__Problem to work on__. Copy word for word the part of the records that opens with the line containing "запахом хлора. Поставляется в" and continues through the end of the records, both ends included. Leave the pictures out of your answer.

__Material to process__.
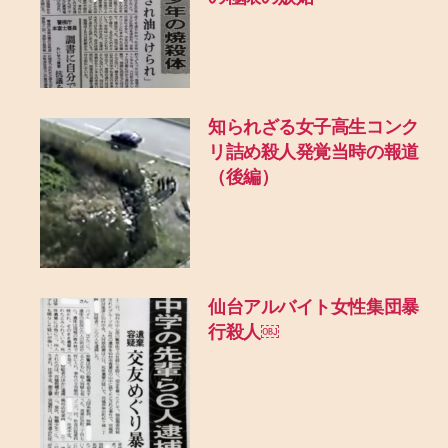
知られざる女子高生コンク
リ詰め殺人発覚当時の報道
（後編）
仙台アルバイト女性集団暴
行殺人￼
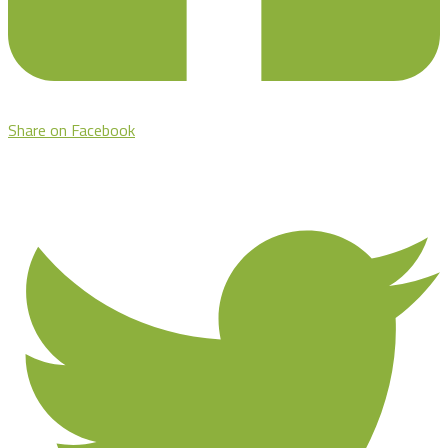
Share on Facebook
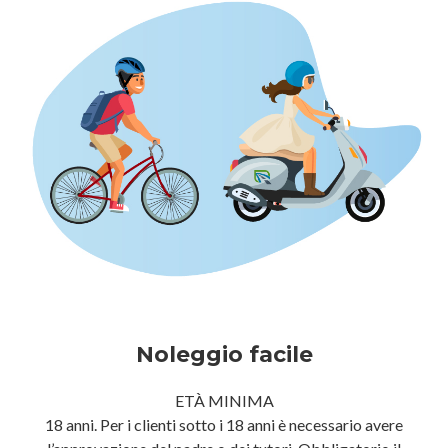
Noleggio facile
ETÀ MINIMA
18 anni. Per i clienti sotto i 18 anni è necessario avere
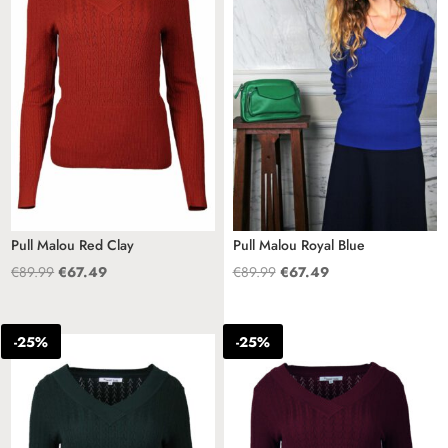
Pull Malou Red Clay
Pull Malou Royal Blue
Oorspronkelijke
Huidige
Oorspronkelijke
Huidige
€
89.99
€
67.49
€
89.99
€
67.49
prijs
prijs
prijs
prijs
was:
is:
was:
is:
-25%
-25%
€89.99.
€67.49.
€89.99.
€67.49.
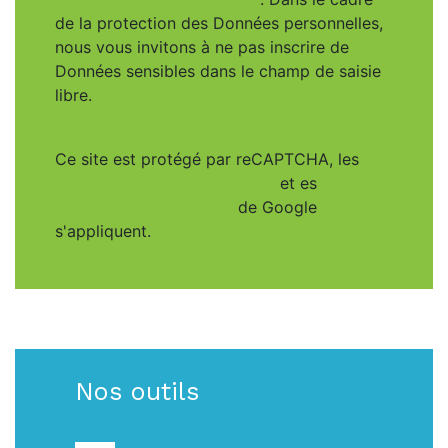
de la protection des Données personnelles,
nous vous invitons à ne pas inscrire de
Données sensibles dans le champ de saisie
libre.
Ce site est protégé par reCAPTCHA, les
Politiques de Confidentialité
et es
Conditions d'utilisation
de Google
s'appliquent.
Nos outils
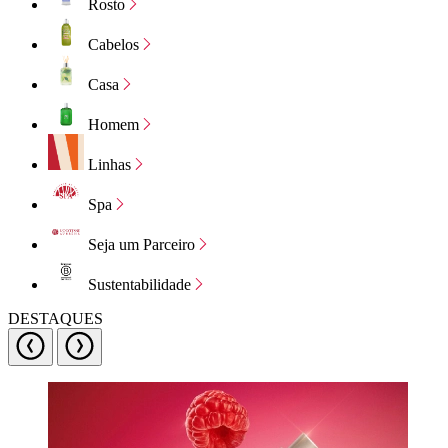
Rosto
Cabelos
Casa
Homem
Linhas
Spa
Seja um Parceiro
Sustentabilidade
DESTAQUES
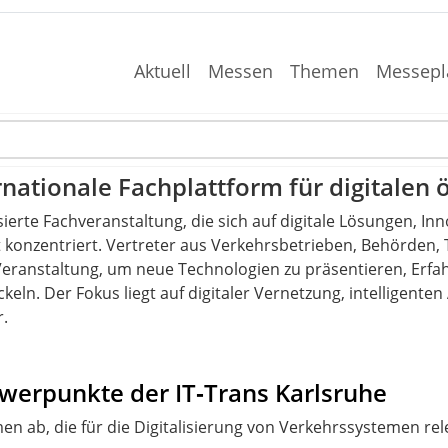
Aktuell
Messen
Themen
Messepl
rnationale Fachplattform für digitalen 
lisierte Fachveranstaltung, die sich auf digitale Lösungen, 
t konzentriert. Vertreter aus Verkehrsbetrieben, Behörden
Veranstaltung, um neue Technologien zu präsentieren, Erf
ckeln. Der Fokus liegt auf digitaler Vernetzung, intelligen
r.
chwerpunkte der IT‑Trans Karlsruhe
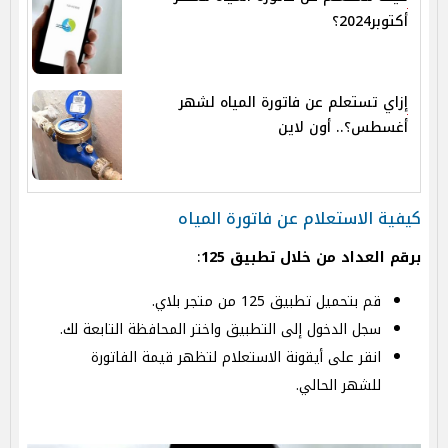
أكتوبر2024؟
إزاي تستعلم عن فاتورة المياه لشهر
أغسطس؟.. أون لاين
كيفية الاستعلام عن فاتورة المياه
برقم العداد من خلال تطبيق 125
:
قم بتحميل تطبيق 125 من متجر بلاي.
سجل الدخول إلى التطبيق واختر المحافظة التابعة لك.
انقر على أيقونة الاستعلام لتظهر قيمة الفاتورة
للشهر الحالي.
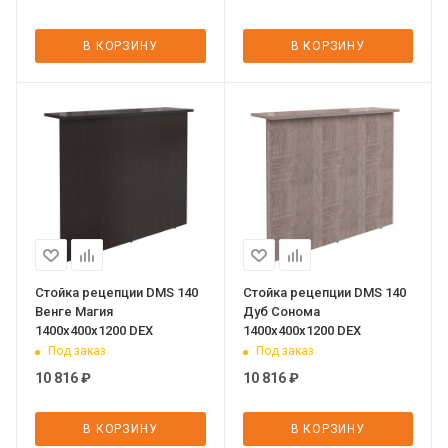
В КОРЗИНУ
В КОРЗИНУ
Стойка рецепции DMS 140
Стойка рецепции DMS 140
Венге Магия
Дуб Сонома
1400х400х1200 DEX
1400х400х1200 DEX
Под заказ
Под заказ
10 816
₽
10 816
₽
В КОРЗИНУ
В КОРЗИНУ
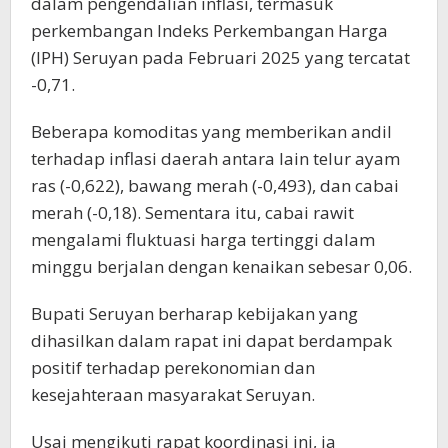
dalam pengendalian inflasi, termasuk
perkembangan Indeks Perkembangan Harga
(IPH) Seruyan pada Februari 2025 yang tercatat
-0,71.
Beberapa komoditas yang memberikan andil
terhadap inflasi daerah antara lain telur ayam
ras (-0,622), bawang merah (-0,493), dan cabai
merah (-0,18). Sementara itu, cabai rawit
mengalami fluktuasi harga tertinggi dalam
minggu berjalan dengan kenaikan sebesar 0,06.
Bupati Seruyan berharap kebijakan yang
dihasilkan dalam rapat ini dapat berdampak
positif terhadap perekonomian dan
kesejahteraan masyarakat Seruyan.
Usai mengikuti rapat koordinasi ini, ia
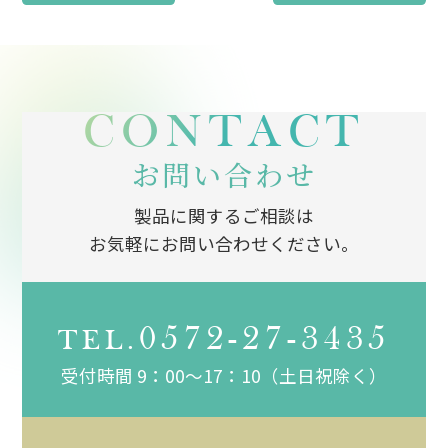
CONTACT
お問い合わせ
製品に関するご相談は
お気軽にお問い合わせください。
0572-27-3435
TEL.
受付時間 9：00～17：10（土日祝除く）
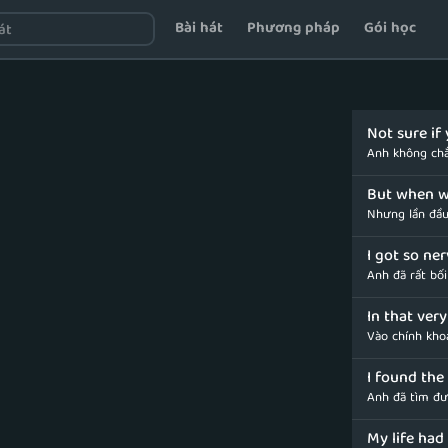
Bài hát
Phương pháp
Gói học
Not sure if
Anh không chắ
But when w
Nhưng lần đầu
I got so ne
Anh đã rất bối
In that ve
Vào chính kho
I found the
Anh đã tìm đư
My life had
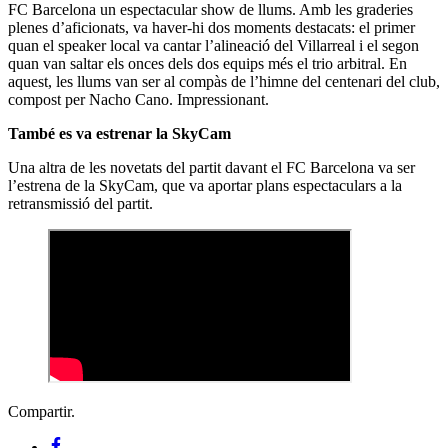
FC Barcelona un espectacular show de llums. Amb les graderies
plenes d’aficionats, va haver-hi dos moments destacats: el primer
quan el speaker local va cantar l’alineació del Villarreal i el segon
quan van saltar els onces dels dos equips més el trio arbitral. En
aquest, les llums van ser al compàs de l’himne del centenari del club,
compost per Nacho Cano. Impressionant.
També es va estrenar la SkyCam
Una altra de les novetats del partit davant el FC Barcelona va ser
l’estrena de la SkyCam, que va aportar plans espectaculars a la
retransmissió del partit.
Compartir.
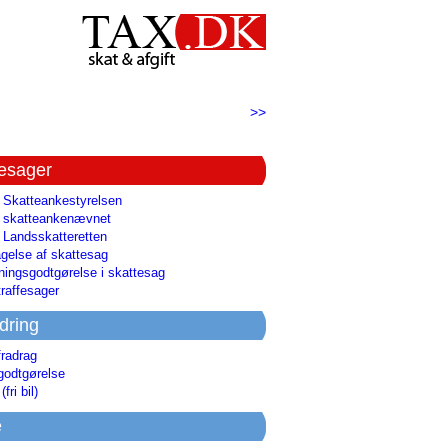
>>
tesager
l Skatteankestyrelsen
il skatteankenævnet
l Landsskatteretten
gelse af skattesag
ingsgodtgørelse i skattesag
raffesager
dring
fradrag
godtgørelse
(fri bil)
e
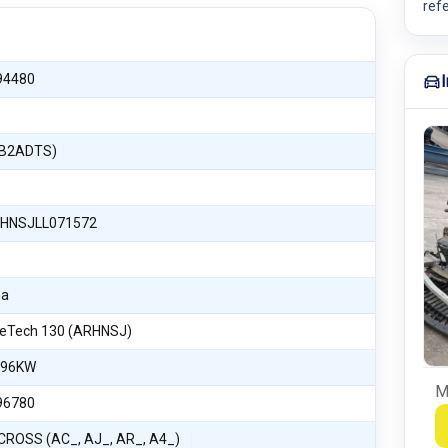
ref
94480
EB2ADTS)
HNSJLL071572
na
reTech 130 (ARHNSJ)
 96KW
M
96780
CROSS (AC_, AJ_, AR_, A4_)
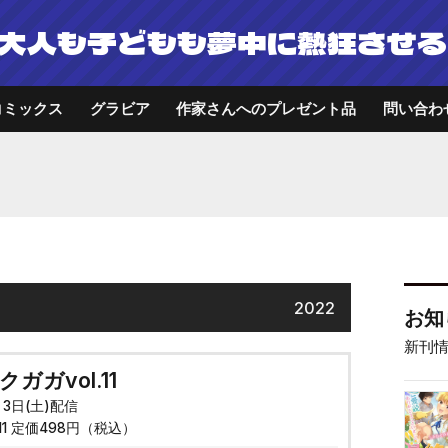
大人も子どもも夢中に熱狂させる
コミックス
グラビア
作家さんへのプレゼント品
問い合わ
2022
お知
新刊
ガガvol.11
月3日(土)配信
011 定価498円（税込）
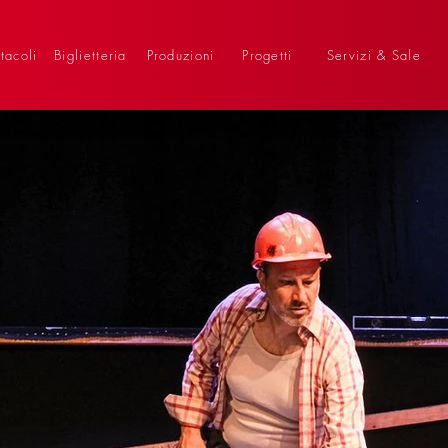
tacoli
Biglietteria
Produzioni
Progetti
Servizi & Sale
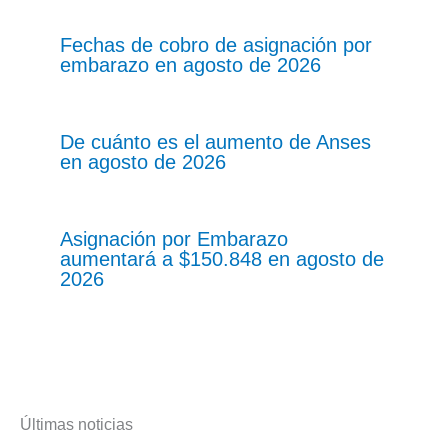
Fechas de cobro de asignación por
embarazo en agosto de 2026
De cuánto es el aumento de Anses
en agosto de 2026
Asignación por Embarazo
aumentará a $150.848 en agosto de
2026
Últimas noticias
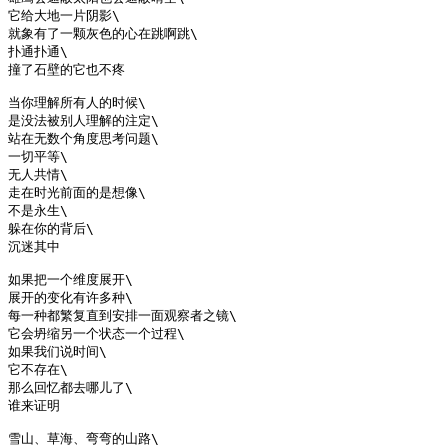
它给大地一片阴影\

就象有了一颗灰色的心在跳啊跳\

扑通扑通\

撞了石壁的它也不疼

当你理解所有人的时候\

是没法被别人理解的注定\

站在无数个角度思考问题\

一切平等\

无人共情\

走在时光前面的是想像\

不是永生\

躲在你的背后\

沉迷其中

如果把一个维度展开\

展开的变化有许多种\

每一种都繁复直到安排一面观察者之镜\

它会坍缩另一个状态一个过程\

如果我们说时间\

它不存在\

那么回忆都去哪儿了\

谁来证明

雪山、草海、弯弯的山路\
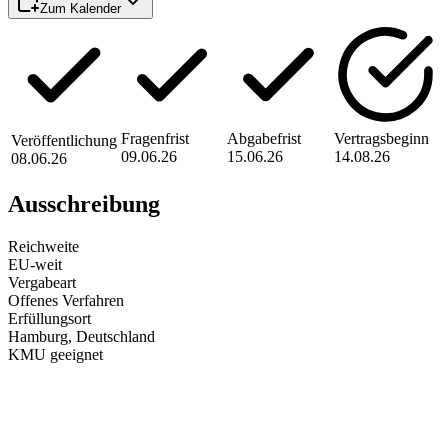
Zum Kalender
Fragenfrist
Abgabefrist
Vertragsbeginn
Veröffentlichung
09.06.26
15.06.26
14.08.26
08.06.26
Ausschreibung
Reichweite
EU-weit
Vergabeart
Offenes Verfahren
Erfüllungsort
Hamburg
, Deutschland
KMU geeignet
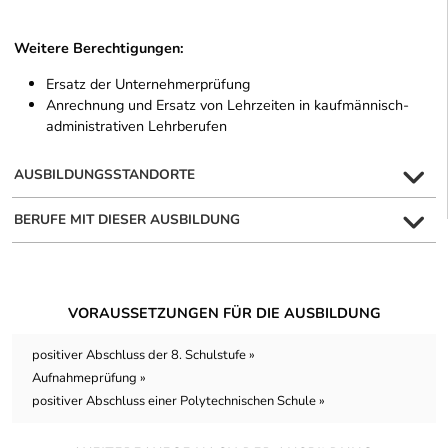
Weitere Berechtigungen:
Ersatz der Unternehmerprüfung
Anrechnung und Ersatz von Lehrzeiten in kaufmännisch-
administrativen Lehrberufen
AUSBILDUNGSSTANDORTE
BERUFE MIT DIESER AUSBILDUNG
VORAUSSETZUNGEN FÜR DIE AUSBILDUNG
positiver Abschluss der 8. Schulstufe »
Aufnahmeprüfung »
positiver Abschluss einer Polytechnischen Schule »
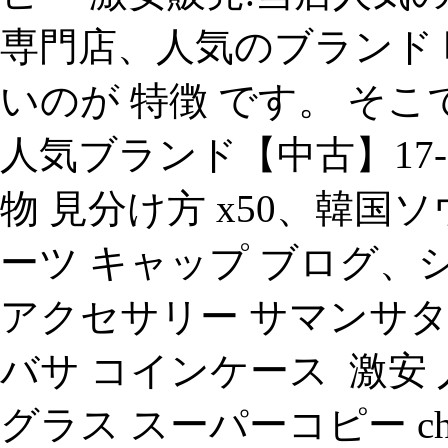
専門店、人気のブランド
いのが 特徴 です。 そこ
人気ブランド【中古】17-2
物 見分け方 x50、韓国
ーツ キャップ ブログ、シ
アクセサリー サマンサ
バサ コインケース 激安 人
グラス スーパーコピー ch5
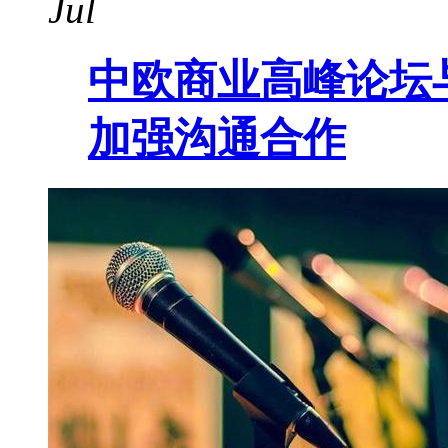
Jul
中欧商业高峰论坛
加强沟通合作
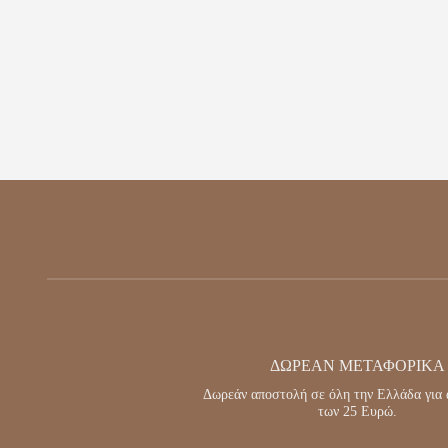
ΔΩΡΕΆΝ ΜΕΤΑΦΟΡΙΚΆ
Δωρεάν αποστολή σε όλη την Ελλάδα για 
των 25 Ευρώ.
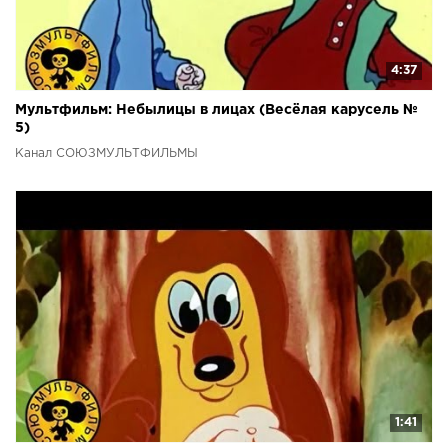
4:37
Мультфильм: Небылицы в лицах (Весёлая карусель №
5)
Канал СОЮЗМУЛЬТФИЛЬМЫ
1:41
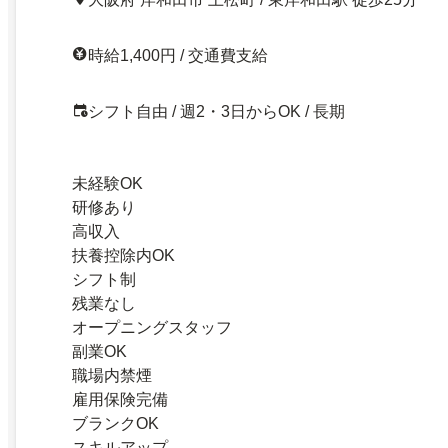
時給1,400円 / 交通費支給
シフト自由 / 週2・3日からOK / 長期
未経験OK
研修あり
高収入
扶養控除内OK
シフト制
残業なし
オープニングスタッフ
副業OK
職場内禁煙
雇用保険完備
ブランクOK
スキルアップ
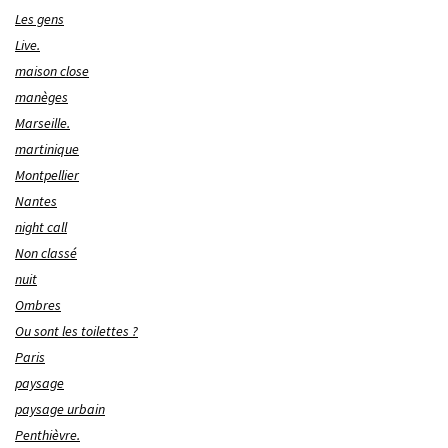
Les gens
Live.
maison close
manèges
Marseille.
martinique
Montpellier
Nantes
night call
Non classé
nuit
Ombres
Ou sont les toilettes ?
Paris
paysage
paysage urbain
Penthièvre.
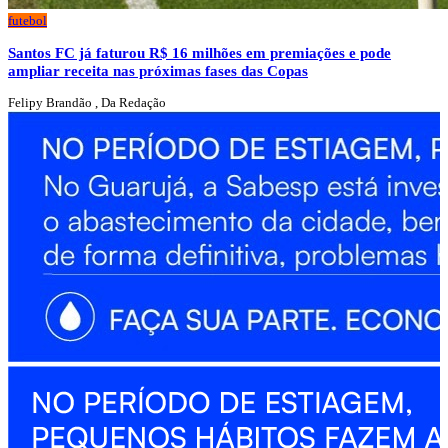
futebol
Santos FC já faturou R$ 16 milhões em premiações e pode
ampliar receita nas próximas fases das Copas
Felipy Brandão , Da Redação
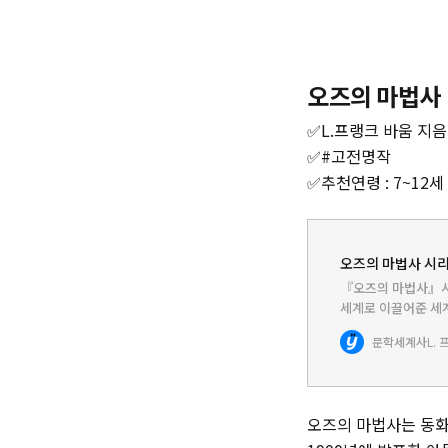
오즈의 마법사
✅L.프랭크 바움 지음 
‌✅#고전명작
‌✅추천연령 : 7~12세
오즈의 마법사 시리즈
『오즈의 마법사』시
세계로 이끌어준 세계
온갖 팬시용품으로 
문학세계사
L.
사의『오즈의 마법
오즈의 마법사는 동화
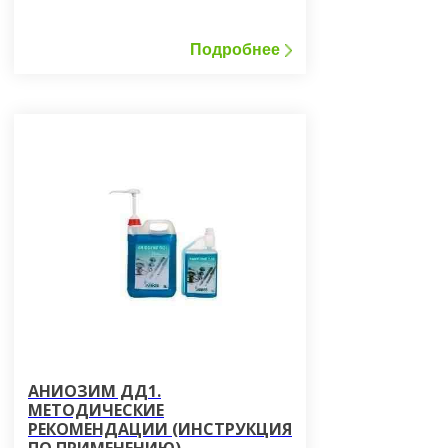
запахом хлора. Поставляется в
пластиковых емкостях и в емкостях с
иглосъемником. Может поставляться
Подробнее
в комплекте с активатором моющих
свойств средства «Жавель Абсолют».
АНИОЗИМ ДД1.
МЕТОДИЧЕСКИЕ
РЕКОМЕНДАЦИИ (ИНСТРУКЦИЯ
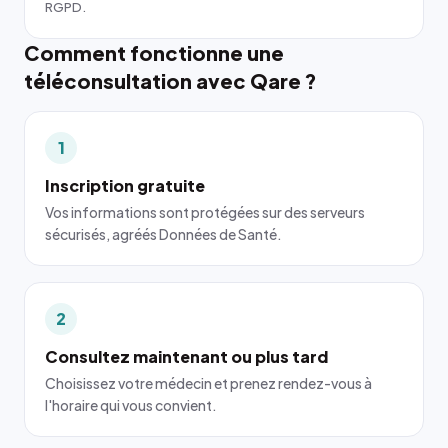
RGPD.
Comment fonctionne une
téléconsultation avec Qare ?
1
Inscription gratuite
Vos informations sont protégées sur des serveurs
sécurisés, agréés Données de Santé.
2
Consultez maintenant ou plus tard
Choisissez votre médecin et prenez rendez-vous à
l'horaire qui vous convient.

__Answer space__.
запахом хлора. Поставляется в
пластиковых емкостях и в емкостях с
иглосъемником. Может поставляться
Подробнее
в комплекте с активатором моющих
свойств средства «Жавель Абсолют».
АНИОЗИМ ДД1.
МЕТОДИЧЕСКИЕ
РЕКОМЕНДАЦИИ (ИНСТРУКЦИЯ
RGPD.
Comment fonctionne une
téléconsultation avec Qare ?
1
Inscription gratuite
Vos informations sont protégées sur des serveurs
sécurisés, agréés Données de Santé.
2
Consultez maintenant ou plus tard
Choisissez votre médecin et prenez rendez-vous à
l'horaire qui vous convient.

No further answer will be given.